Images: https://www.google.com/search?q=plymouth+arrow&client=safari&hl=en-us&prmd=inv&source=lnms&tbm=isch&sa=X&ved=0ahUKEwjkptWhoefMAhVp0oMKHYYJAMgQ_AUIBygB&biw=1024&bih=672

Added from ninja: the Lancer was also sold as the Dodge Colt, but was not typically considered to be in the class of ‘pony cars’.

Jogindar Singh drove a Mitsubishi Lancer to the winnrs circle in the 1974 East African Safari Rally.

I drove a rental Mitsubishi Lancer through the game parks in Tanzania the year after… That was kinda cool. A few years later, I had a '78 Dodge (Mitsubishi) Colt of my own – amazing car, one of the best I’ve ever had, got over 200K miles out of it, sold it still running…

“The Lancers” is a square dance, a variant of the Quadrille, a set dance performed by four couples, particularly popular in Europe in the 18th and 19th centuries.

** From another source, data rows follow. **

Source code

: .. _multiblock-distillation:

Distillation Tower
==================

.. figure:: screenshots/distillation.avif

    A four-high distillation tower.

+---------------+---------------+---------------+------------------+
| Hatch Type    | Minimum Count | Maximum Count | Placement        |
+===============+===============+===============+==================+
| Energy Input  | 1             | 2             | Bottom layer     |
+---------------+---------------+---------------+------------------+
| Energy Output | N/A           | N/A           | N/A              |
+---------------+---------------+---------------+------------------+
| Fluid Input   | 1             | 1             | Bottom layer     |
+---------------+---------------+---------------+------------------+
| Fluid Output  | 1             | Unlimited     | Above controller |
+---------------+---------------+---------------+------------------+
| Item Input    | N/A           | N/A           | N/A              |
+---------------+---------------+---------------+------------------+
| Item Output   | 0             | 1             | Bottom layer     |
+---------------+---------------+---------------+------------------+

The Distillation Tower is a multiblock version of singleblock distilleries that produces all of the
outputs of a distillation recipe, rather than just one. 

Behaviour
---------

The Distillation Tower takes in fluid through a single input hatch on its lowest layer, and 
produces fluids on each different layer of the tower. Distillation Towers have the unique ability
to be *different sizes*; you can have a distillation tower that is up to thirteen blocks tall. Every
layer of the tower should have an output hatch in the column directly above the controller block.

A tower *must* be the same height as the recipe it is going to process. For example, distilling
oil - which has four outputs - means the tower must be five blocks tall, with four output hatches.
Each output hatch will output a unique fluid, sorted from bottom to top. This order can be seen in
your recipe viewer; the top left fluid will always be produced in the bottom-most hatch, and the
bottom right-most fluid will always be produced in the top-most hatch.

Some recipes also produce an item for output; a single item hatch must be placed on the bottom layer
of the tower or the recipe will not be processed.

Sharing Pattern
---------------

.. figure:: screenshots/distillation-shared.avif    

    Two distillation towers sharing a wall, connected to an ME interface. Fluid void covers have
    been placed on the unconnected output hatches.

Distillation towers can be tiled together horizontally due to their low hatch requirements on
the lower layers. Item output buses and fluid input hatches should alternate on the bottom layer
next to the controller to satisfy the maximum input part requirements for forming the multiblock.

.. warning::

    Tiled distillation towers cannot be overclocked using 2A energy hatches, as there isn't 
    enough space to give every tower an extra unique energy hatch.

The dance is made up of five figures or tours, each performed four times so that each couple dances the lead part. It exists in many variants in several countries.

The Musical Ride of the Royal Canadian Mounted Police is modelled on British cavalry lancer drills.

The Mitsubishi re-badge was not the first effort by Dodge to market a Lancer. The 1955 model line include a Royal Lancer, which was America’s first “three-tone” car. One popular color choice was a black top, maroon side panels, and a white hood and trunk. When my dad bought his, the dealer said some shipping blemishes required touch up painting, so he told them to paint the top white, and had the only two-tone Royal Lancer I ever saw…

Bugs Bunny’s line “What a maroon!” is believed to be a mispronunciation of “moron” for comic effect, but the answer is not clear, as outlined in this earlier SDMB thread: What’s a Maroon?

In the 1953 cartoon short Bully for Bugs, Bugs Bunny mistakenly ends up in a bullring where a matador is challenging Toro the Bull. Bugs taunts Toro by calling him an “imbecile”, and an “ultra maroon.”

Ne plus ultra is a Latin phrase that means ‘no more beyond’. and is used these days to signify that it is the perfect example of a certain something, without flaw or defect.

Hylomorphism is the theory whereby substance or essence (ousia) is comprised of both matter and form. The theory was developed by Aristotle. Plato had his Theory of Forms, or Theory of Ideas, whereby non-physical ideas represent the most accurate reality. According to Plato, Socrates postulated a world of ideal Forms.

The theorem cited in #29467 is usually attributed to Apollonius but appears in Aristotle’s Meteorologica. :confused: Aristotle was born more than a century before Apollonius.

In his Meteorologica, Aristotle described a round earth as "“The earth is surrounded by water, just as that is by the sphere of air, and that again by the sphere called that of fire.”